══ Records provided

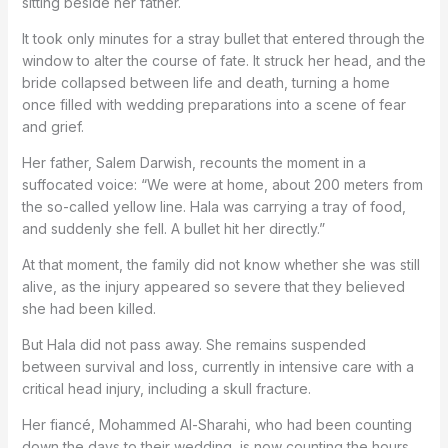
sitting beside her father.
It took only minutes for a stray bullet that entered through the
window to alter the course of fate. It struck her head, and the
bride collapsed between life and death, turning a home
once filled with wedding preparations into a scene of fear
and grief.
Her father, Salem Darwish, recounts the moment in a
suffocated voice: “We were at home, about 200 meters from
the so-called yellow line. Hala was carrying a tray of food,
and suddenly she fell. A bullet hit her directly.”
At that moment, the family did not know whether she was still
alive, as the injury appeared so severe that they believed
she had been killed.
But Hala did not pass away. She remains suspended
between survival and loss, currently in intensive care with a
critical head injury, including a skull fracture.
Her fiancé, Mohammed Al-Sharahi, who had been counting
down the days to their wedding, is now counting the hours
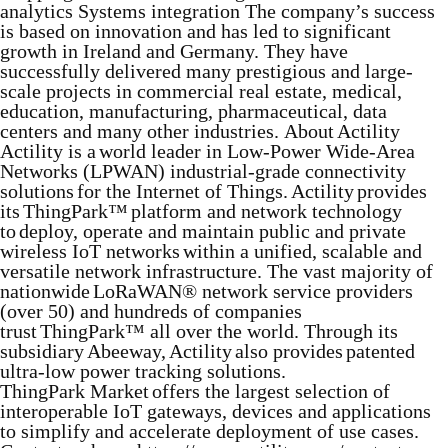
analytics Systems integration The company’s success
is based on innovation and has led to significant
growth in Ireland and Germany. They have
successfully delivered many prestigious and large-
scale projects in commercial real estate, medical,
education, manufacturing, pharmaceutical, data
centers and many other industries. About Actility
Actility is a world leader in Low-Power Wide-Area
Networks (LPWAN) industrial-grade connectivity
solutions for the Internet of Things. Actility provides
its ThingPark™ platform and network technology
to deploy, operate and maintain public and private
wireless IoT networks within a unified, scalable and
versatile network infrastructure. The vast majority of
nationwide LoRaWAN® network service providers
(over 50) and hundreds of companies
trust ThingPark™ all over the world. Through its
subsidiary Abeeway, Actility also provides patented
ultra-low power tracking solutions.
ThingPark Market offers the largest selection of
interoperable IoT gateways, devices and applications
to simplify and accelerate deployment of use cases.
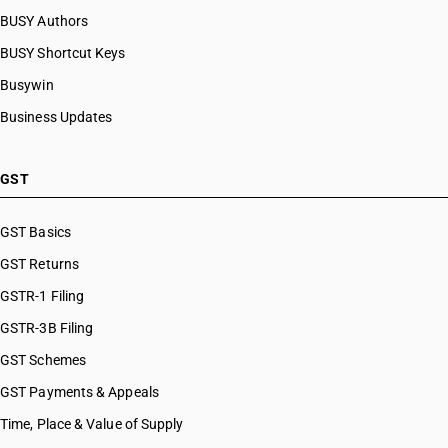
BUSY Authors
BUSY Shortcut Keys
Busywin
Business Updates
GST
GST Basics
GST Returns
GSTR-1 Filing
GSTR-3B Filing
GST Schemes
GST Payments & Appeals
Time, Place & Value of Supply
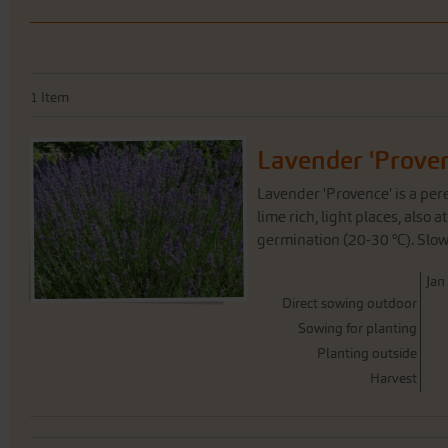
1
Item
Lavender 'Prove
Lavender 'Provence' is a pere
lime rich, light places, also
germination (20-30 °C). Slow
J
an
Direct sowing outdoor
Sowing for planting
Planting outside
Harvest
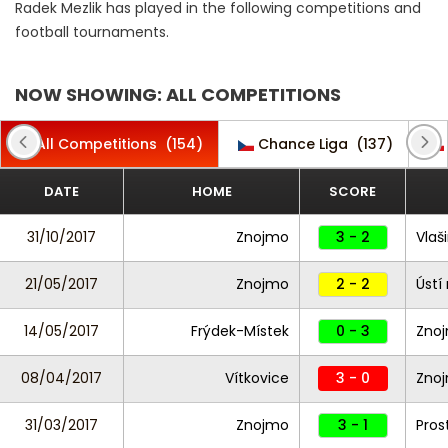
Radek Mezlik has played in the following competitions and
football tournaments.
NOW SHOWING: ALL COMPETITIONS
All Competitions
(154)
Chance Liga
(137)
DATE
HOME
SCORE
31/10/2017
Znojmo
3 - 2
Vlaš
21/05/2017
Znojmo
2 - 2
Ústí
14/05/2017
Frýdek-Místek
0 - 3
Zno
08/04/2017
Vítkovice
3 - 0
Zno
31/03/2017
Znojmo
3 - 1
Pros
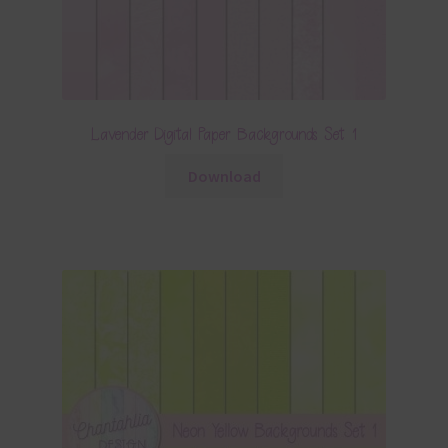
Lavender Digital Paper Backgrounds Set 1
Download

════

Output every line of text in the data above as a Markdown table with the columns Row and Line, numbering the rows in order and omitting blank lines. Leave the pictures out.

| Row | Line |
|---|---|
| 1 | sitting beside her father. |
| 2 | It took only minutes for a stray bullet that entered through the |
| 3 | window to alter the course of fate. It struck her head, and the |
| 4 | bride collapsed between life and death, turning a home |
| 5 | once filled with wedding preparations into a scene of fear |
| 6 | and grief. |
| 7 | Her father, Salem Darwish, recounts the moment in a |
| 8 | suffocated voice: “We were at home, about 200 meters from |
| 9 | the so-called yellow line. Hala was carrying a tray of food, |
| 10 | and suddenly she fell. A bullet hit her directly.” |
| 11 | At that moment, the family did not know whether she was still |
| 12 | alive, as the injury appeared so severe that they believed |
| 13 | she had been killed. |
| 14 | But Hala did not pass away. She remains suspended |
| 15 | between survival and loss, currently in intensive care with a |
| 16 | critical head injury, including a skull fracture. |
| 17 | Her fiancé, Mohammed Al-Sharahi, who had been counting |
| 18 | down the days to their wedding, is now counting the hours |
| 19 | analytics Systems integration The company’s success |
| 20 | is based on innovation and has led to significant |
| 21 | growth in Ireland and Germany. They have |
| 22 | successfully delivered many prestigious and large- |
| 23 | scale projects in commercial real estate, medical, |
| 24 | education, manufacturing, pharmaceutical, data |
| 25 | centers and many other industries. About Actility |
| 26 | Actility is a world leader in Low-Power Wide-Area |
| 27 | Networks (LPWAN) industrial-grade connectivity |
| 28 | solutions for the Internet of Things. Actility provides |
| 29 | its ThingPark™ platform and network technology |
| 30 | to deploy, operate and maintain public and private |
| 31 | wireless IoT networks within a unified, scalable and |
| 32 | versatile network infrastructure. The vast majority of |
| 33 | nationwide LoRaWAN® network service providers |
| 34 | (over 50) and hundreds of companies |
| 35 | trust ThingPark™ all over the world. Through its |
| 36 | subsidiary Abeeway, Actility also provides patented |
| 37 | ultra-low power tracking solutions. |
| 38 | ThingPark Market offers the largest selection of |
| 39 | interoperable IoT gateways, devices and applications |
| 40 | to simplify and accelerate deployment of use cases. |
| 41 | BUSY Authors |
| 42 | BUSY Shortcut Keys |
| 43 | Busywin |
| 44 | Business Updates |
| 45 | GST |
| 46 | GST Basics |
| 47 | GST Returns |
| 48 | GSTR-1 Filing |
| 49 | GSTR-3B Filing |
| 50 | GST Schemes |
| 51 | GST Payments & Appeals |
| 52 | Time, Place & Value of Supply |
| 53 | 1 |
| 54 | Item |
| 55 | Lavender 'Prove |
| 56 | Lavender 'Provence' is a pere |
| 57 | lime rich, light places, also |
| 58 | germination (20-30 °C). Slow |
| 59 | J |
| 60 | an |
| 61 | Direct sowing outdoor |
| 62 | Sowing for planting |
| 63 | Planting outside |
| 64 | Harvest |
| 65 | Radek Mezlik has played in the following competitions and |
| 66 | football tournaments. |
| 67 | NOW SHOWING: ALL COMPETITIONS |
| 68 | All Competitions |
| 69 | (154) |
| 70 | Chance Liga |
| 71 | (137) |
| 72 | DATE |
| 73 | HOME |
| 74 | SCORE |
| 75 | 31/10/2017 |
| 76 | Znojmo |
| 77 | 3 - 2 |
| 78 | Vlaš |
| 79 | 21/05/2017 |
| 80 | Znojmo |
| 81 | 2 - 2 |
| 82 | Ústí |
| 83 | 14/05/2017 |
| 84 | Frýdek-Místek |
| 85 | 0 - 3 |
| 86 | Zno |
| 87 | 08/04/2017 |
| 88 | Vítkovice |
| 89 | 3 - 0 |
| 90 | Zno |
| 91 | 31/03/2017 |
| 92 | Znojmo |
| 93 | 3 - 1 |
| 94 | Pros |
| 95 | Lavender Digital Paper Backgrounds Set 1 |
| 96 | Download |